Jakarta- Konsolidasi Mahasiswa Universitas Padjadjaran (Unpad) mengeluarkan mosi tidak percaya terhadap pemerintahan Jokowi saat ini.

Mereka menganggap bahwa komitmen pemerintahan Jokowi dalam memberantas korupsi sudah tidak bisa dipercaya lagi.

Selain Jokowi, mosi tidak percaya juga dilayangkan kepada DPR RI yang dianggap telah berkerjasama dengan Jokowi untuk melakukan pelemahan terhadap Komisi Pemberantasan Korupsi (KPK) melalui revisi Undang-undang KPK.

Dalam pernyataan sikap yang disebarkan ke berbagai media, Konsilidasi Mahasiswa Unpad menyatakan, keberhasilan KPK mengungkap sejumlah kasus korupsi membuat oknum-oknum yang bersekongkol untuk mencuri uang rakyat merasa terusik.

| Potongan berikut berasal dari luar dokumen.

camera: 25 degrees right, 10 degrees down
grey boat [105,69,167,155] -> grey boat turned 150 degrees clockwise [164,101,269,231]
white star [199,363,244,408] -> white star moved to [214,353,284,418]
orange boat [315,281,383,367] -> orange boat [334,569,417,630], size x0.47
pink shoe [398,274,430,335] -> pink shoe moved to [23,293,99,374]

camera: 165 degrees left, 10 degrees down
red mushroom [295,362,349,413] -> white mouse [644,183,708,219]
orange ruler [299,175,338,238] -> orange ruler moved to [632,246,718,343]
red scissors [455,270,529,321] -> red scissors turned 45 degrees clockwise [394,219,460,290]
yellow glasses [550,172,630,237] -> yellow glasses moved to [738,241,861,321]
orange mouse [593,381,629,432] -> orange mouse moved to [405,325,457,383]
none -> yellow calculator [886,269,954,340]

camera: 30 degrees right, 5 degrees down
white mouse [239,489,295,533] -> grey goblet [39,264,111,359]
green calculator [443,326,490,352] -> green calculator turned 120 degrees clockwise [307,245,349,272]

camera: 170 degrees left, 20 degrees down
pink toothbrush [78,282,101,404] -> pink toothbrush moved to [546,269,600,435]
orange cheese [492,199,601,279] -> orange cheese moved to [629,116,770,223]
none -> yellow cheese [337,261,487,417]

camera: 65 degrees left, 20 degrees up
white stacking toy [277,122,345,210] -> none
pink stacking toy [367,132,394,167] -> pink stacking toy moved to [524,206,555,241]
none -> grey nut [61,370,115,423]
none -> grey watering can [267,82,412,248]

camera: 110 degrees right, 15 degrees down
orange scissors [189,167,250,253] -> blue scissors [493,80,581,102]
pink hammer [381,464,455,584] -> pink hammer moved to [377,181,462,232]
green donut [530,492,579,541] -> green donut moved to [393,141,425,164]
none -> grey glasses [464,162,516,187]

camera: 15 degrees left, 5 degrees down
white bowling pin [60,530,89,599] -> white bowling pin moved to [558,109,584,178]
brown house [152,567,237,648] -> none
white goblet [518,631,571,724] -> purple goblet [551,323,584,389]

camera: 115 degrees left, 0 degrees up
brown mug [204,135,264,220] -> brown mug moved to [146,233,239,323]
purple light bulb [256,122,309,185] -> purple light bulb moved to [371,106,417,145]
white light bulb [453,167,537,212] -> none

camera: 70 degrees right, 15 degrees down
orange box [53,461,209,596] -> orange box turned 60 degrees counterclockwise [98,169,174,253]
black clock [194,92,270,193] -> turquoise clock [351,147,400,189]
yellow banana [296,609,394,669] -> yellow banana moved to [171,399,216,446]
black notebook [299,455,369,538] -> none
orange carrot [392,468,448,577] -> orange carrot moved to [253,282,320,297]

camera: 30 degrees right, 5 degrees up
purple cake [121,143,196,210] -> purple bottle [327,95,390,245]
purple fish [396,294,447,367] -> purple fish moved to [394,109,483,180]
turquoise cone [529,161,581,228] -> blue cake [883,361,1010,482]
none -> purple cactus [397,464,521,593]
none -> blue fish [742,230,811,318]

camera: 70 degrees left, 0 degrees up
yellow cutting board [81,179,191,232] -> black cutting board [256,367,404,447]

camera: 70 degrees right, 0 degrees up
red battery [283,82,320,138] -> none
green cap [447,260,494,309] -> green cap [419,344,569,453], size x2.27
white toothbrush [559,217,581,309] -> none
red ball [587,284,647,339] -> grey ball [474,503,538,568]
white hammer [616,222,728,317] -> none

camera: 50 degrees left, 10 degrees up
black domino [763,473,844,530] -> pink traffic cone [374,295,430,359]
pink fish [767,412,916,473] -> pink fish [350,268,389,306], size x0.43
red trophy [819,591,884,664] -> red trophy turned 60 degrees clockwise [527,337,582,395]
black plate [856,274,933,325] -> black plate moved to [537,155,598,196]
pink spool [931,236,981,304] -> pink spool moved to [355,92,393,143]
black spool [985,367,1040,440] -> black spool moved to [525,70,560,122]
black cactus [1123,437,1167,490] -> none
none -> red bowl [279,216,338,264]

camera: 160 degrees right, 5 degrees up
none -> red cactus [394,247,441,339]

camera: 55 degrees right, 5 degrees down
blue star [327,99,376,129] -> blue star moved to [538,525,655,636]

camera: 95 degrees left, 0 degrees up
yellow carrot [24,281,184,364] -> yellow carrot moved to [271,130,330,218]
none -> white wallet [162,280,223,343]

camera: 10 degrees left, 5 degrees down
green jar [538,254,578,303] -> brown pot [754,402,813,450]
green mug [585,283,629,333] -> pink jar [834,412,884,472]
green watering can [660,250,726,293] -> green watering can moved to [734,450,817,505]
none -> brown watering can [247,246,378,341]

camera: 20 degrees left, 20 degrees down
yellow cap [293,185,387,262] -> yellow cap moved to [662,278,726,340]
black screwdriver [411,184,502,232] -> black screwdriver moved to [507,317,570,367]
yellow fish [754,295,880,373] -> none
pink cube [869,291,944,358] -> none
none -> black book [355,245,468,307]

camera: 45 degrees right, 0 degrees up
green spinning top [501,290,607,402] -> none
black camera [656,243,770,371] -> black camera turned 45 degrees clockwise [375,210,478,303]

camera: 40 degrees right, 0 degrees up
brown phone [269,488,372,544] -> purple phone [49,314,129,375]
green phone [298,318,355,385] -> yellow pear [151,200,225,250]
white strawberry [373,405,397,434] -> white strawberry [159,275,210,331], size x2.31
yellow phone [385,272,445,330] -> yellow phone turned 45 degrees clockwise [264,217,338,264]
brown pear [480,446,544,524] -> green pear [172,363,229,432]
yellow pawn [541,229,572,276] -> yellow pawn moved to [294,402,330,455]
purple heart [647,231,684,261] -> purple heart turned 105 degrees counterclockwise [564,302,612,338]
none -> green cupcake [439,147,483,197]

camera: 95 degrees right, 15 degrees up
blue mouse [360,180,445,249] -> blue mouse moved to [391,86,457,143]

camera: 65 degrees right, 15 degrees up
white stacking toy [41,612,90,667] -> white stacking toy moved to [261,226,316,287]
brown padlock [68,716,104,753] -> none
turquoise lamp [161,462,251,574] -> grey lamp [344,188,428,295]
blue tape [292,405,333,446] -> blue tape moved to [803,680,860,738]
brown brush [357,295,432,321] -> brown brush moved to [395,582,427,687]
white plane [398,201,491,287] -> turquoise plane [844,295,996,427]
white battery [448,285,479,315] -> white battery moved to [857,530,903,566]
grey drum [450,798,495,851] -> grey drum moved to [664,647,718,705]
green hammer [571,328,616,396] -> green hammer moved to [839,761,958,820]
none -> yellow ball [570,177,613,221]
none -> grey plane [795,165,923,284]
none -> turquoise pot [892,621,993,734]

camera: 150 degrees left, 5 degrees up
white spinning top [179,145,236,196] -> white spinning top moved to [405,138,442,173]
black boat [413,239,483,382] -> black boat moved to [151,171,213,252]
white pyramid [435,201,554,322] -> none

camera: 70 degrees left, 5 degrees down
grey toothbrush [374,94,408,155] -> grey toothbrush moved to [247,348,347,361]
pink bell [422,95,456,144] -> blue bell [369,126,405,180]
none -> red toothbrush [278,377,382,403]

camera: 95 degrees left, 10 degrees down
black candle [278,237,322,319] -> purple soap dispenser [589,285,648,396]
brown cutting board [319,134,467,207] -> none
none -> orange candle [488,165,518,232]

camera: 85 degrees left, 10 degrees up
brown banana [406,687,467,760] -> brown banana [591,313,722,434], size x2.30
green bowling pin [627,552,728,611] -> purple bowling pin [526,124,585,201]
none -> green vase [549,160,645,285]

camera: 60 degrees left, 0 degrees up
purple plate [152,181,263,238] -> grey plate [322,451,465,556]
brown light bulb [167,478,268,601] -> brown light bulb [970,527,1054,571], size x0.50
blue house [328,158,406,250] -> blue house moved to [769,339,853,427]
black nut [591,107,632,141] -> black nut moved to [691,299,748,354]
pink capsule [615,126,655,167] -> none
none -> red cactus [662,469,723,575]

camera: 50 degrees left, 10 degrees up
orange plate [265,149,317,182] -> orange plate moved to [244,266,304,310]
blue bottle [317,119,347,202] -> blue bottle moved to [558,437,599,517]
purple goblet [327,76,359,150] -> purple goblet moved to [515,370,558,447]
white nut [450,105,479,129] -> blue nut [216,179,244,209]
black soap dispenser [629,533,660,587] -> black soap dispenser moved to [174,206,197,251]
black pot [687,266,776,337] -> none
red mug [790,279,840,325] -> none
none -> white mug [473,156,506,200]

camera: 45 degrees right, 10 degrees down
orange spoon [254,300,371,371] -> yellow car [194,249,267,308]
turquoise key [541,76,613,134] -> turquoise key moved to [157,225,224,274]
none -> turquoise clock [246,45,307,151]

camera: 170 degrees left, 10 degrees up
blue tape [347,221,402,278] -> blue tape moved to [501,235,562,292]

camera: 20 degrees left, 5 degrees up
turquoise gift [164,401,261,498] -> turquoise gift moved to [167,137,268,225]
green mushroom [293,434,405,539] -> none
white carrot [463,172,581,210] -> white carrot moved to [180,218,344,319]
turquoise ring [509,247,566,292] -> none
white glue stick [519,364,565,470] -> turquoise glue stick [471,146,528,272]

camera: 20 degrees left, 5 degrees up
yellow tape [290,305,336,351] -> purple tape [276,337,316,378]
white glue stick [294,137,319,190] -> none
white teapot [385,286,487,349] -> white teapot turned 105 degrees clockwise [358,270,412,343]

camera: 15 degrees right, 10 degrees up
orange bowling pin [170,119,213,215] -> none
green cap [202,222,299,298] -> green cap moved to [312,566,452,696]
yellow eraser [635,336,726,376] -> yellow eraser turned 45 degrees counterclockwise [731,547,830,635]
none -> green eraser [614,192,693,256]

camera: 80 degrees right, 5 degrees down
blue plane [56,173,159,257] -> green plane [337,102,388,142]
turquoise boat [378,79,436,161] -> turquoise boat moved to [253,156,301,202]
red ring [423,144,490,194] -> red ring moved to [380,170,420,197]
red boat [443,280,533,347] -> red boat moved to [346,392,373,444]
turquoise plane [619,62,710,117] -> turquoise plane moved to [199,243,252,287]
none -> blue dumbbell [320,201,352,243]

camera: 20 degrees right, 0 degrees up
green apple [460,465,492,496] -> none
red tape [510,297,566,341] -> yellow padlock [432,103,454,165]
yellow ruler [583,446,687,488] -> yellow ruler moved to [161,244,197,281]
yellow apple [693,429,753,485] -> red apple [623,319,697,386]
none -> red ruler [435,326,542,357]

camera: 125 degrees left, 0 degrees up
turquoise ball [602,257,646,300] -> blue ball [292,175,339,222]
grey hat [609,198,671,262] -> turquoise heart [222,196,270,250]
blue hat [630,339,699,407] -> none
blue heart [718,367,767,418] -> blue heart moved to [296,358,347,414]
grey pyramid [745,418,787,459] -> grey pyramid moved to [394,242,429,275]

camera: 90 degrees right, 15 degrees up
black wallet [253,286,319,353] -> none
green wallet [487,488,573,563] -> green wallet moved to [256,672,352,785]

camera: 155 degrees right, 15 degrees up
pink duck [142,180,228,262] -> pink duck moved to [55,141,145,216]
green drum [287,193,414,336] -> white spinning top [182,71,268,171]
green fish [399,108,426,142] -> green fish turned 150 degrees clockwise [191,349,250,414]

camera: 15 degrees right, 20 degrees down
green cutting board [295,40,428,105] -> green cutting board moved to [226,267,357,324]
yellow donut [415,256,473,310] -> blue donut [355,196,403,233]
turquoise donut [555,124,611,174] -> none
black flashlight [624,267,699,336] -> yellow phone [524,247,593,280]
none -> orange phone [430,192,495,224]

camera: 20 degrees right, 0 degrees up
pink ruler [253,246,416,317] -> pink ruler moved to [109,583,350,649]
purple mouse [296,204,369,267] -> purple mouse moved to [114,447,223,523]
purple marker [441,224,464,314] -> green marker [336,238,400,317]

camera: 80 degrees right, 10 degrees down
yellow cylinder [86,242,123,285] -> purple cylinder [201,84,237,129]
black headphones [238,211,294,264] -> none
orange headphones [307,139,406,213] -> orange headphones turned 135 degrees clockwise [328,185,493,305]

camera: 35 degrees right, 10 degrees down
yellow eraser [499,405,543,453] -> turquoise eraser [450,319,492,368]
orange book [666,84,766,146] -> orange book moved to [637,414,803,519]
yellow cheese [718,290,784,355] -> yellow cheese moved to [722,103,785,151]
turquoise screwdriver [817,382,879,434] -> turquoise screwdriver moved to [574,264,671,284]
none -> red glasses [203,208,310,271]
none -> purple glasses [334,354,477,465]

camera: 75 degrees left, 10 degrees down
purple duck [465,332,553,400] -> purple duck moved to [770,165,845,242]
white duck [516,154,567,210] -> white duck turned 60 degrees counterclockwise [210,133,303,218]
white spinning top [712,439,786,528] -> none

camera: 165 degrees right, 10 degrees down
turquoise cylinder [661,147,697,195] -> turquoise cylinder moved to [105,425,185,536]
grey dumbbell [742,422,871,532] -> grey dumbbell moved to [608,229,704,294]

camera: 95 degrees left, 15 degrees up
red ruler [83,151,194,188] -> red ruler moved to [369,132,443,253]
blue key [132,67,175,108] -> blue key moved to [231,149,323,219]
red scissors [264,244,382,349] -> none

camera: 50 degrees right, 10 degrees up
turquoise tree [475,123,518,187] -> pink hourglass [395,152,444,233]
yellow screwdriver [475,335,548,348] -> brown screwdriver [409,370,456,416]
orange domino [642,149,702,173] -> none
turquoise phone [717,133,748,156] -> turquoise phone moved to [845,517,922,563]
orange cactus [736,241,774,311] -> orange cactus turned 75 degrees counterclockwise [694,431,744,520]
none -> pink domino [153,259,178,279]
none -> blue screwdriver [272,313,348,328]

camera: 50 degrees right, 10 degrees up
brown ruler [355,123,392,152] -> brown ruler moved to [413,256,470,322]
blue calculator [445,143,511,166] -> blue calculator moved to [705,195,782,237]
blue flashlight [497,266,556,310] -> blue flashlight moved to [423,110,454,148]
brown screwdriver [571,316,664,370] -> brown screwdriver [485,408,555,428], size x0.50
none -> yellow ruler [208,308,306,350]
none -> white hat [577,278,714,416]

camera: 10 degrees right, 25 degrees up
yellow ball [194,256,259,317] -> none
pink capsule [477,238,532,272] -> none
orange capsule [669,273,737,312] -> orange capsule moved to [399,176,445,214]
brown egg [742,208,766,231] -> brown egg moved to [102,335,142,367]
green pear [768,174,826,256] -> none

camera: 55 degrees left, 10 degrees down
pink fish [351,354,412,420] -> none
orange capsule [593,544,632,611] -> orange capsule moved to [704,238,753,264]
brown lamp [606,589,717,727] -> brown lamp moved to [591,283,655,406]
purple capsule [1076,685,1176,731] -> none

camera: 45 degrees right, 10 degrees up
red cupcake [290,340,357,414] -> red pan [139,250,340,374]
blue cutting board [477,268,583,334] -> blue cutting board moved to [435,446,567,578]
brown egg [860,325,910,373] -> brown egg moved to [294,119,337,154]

“Oleh karena itu kerap kali usaha-usaha pelemahan terhadap KPK dilakukan oleh pihak-pihak tersebut,” tulis pernyataan yang diotentifikasi dua pentolan Konsolidasi Mahasiswa Unpad, Luthfi dan Bigwantsa.

Contohnya antara lain adalah kasus yang dialami mantan Ketua KPK Antasari Azhar yang pernah dijatuhi hukuman penjara lantaran dinyatakan merancang pembunuhan Nasrudin Zulkarnaen.

Begitu juga dengan kasus penyiraman air keras terhadap salah satu penyidik KPK, Novel Baswedan, yang sampai saat ini tidak jelas titik terang siapa pelakunya.

Terkait usul DPR untuk merevisi UU KPK yang telah disetujui Presiden Jokowi, Konsolidasi Mahasiswa Unpad menggarisbawahi empat poin krusial, yakni keinginan membentuk Dewan Pengawas KPK, aturan penyadapan, kewenangan Surat Penghentian Penyidikan Perkara (SP3), dan status pegawai KPK.

“(Ini) bukan lagi bentuk upaya pelemahan terhadap KPK, melainkan sudah pada tahap merampas entitas yang dimiliki KPK sebagai komisi independen pemberantas korupsi,” masih tulis mereka.

Dengan demikian, mahasiswa menganggap bahwa pemerintahan Jokowi dan anggota DPR RI periode 2014-2019 telah menciderai amanat Reformasi untuk melakukan pemberantasan terhadap korupsi.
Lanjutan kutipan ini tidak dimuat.